Pre-clinical research by the team suggests that agmatine and thiamine may help protect RGCs and maintain visual function, offering neuroprotective potential. These molecules could eventually be developed into treatments, possibly in the form of eye drops or supplements, that slow or prevent vision loss from glaucoma. While more work needs to be done, the researchers are excited about the immense potential that their findings could trigger in future.
In an unrelated research but on the same topic of preventing the development of blindness from glaucoma, scientists have developed a novel approach that allows stem cells to be turned into retinal ganglion cells (RGCs) that are capable of migrating and surviving in the eye’s retina. This approach presents a promising new glaucoma treatment strategy as the loss of RGCs have been identified as the main cause that leads to the irreversible vision loss in glaucoma.
Earlier studies have looked at replacing RGCs through cell transplants, but this process is still in the research and development stage and fraught with limitations that highlight a need for a more precise manner of effectively repopulating these cells in the retina. Now, a multidisciplinary team led by researchers at the Schepens Eye Research Institute at Harvard Medical School in the US has identified a promising new strategy for glaucoma cell replacement therapy.
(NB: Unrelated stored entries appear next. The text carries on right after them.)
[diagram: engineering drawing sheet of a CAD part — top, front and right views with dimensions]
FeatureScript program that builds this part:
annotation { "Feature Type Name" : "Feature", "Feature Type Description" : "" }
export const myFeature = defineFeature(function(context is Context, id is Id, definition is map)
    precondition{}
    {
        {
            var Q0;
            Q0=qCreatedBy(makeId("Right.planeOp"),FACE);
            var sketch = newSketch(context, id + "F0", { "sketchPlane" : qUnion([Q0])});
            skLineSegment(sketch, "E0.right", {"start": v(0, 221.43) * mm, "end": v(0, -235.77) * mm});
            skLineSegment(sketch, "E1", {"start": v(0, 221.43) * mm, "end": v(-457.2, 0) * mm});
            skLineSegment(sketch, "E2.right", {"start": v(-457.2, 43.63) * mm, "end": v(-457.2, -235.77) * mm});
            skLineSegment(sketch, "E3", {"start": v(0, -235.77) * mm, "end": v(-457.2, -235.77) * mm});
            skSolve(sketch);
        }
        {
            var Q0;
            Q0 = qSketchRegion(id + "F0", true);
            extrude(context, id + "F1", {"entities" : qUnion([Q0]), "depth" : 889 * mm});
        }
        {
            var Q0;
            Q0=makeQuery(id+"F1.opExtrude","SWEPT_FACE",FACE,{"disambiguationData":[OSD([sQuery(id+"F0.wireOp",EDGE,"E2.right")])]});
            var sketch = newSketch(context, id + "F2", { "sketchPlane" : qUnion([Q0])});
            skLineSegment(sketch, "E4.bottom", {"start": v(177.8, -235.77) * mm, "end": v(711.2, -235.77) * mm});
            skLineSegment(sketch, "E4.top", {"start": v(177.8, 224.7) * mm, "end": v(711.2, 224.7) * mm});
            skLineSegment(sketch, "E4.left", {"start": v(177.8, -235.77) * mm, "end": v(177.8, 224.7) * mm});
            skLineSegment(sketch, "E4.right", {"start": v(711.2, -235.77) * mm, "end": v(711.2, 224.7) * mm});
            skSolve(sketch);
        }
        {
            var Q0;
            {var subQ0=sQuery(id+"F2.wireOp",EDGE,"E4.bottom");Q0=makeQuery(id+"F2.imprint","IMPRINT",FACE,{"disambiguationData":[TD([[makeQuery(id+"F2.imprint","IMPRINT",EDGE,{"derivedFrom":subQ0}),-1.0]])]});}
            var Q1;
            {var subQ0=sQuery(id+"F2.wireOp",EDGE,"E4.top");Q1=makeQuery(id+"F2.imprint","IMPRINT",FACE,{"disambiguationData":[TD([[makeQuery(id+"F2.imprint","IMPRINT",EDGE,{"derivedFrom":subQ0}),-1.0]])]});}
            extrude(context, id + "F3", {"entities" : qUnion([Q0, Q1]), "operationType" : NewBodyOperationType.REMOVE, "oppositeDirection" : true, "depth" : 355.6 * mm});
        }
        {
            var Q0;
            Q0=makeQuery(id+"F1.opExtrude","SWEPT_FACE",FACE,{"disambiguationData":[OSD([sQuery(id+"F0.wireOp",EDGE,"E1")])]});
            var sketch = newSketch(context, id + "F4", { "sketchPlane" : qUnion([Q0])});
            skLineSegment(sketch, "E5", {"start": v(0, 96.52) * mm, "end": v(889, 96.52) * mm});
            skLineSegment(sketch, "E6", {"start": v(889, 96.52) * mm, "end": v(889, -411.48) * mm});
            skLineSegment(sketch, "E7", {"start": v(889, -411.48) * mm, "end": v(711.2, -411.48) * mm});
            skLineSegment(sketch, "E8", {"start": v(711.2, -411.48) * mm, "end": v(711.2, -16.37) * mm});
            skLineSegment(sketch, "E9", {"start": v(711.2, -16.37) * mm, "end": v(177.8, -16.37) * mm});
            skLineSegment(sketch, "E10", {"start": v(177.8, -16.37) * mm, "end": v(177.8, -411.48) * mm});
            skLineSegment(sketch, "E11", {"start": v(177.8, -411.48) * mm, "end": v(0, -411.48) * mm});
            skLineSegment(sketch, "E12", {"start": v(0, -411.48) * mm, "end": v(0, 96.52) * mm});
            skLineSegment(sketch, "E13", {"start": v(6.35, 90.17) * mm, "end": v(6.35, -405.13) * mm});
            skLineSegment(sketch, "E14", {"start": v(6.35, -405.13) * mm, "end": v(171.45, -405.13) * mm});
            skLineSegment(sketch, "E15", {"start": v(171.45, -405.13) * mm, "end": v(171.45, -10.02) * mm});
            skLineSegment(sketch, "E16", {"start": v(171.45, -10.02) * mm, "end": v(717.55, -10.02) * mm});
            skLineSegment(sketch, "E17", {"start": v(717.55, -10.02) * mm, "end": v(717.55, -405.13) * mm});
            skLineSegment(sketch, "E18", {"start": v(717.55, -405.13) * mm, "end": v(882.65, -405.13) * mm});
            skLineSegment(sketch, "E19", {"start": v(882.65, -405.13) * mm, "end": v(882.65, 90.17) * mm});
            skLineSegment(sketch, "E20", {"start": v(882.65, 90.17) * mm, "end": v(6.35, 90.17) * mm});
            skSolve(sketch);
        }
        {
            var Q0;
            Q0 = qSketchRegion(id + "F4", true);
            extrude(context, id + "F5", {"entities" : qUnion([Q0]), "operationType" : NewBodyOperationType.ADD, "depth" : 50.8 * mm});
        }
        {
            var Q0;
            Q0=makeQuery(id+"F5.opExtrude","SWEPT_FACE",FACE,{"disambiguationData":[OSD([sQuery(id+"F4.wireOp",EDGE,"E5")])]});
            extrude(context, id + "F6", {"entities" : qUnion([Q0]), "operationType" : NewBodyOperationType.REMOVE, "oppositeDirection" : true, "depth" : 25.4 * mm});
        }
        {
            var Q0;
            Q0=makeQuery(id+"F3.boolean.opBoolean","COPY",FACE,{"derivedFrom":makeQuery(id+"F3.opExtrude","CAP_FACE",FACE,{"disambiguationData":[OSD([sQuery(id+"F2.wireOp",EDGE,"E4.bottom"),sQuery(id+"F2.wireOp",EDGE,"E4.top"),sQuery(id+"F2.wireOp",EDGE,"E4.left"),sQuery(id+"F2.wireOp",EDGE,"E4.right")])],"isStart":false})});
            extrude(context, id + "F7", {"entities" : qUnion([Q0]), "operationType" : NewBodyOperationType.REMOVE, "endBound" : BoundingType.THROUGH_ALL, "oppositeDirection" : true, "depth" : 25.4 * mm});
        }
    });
One limitation that prevents the success of current stem cell transplantation strategies in retina studies is that the majority of donor cells remain at the site of injection and do not migrate where they are most needed. To overcome this, researchers behind the new study changed the microenvironment in the eye in a way that enabled them to take stem cells from blood and turn them into RGCs cells that were capable of migrating and surviving into the eye’s retina.
The researchers created RGCs out of stem cells, then tested the ability of various signaling molecules known as chemokines to guide these new neurons to their correct positions within the retina. The research team utilized a ‘big data’ approach to examine hundreds of such molecules and receptors to eventually find 12 that were unique to RGCs. They found that ‘stromal derived factor 1’ was the best performing molecule for both migration and transplantation. The study, which was conducted on adult mouse retina, has implications that could one day be applied to the human retina.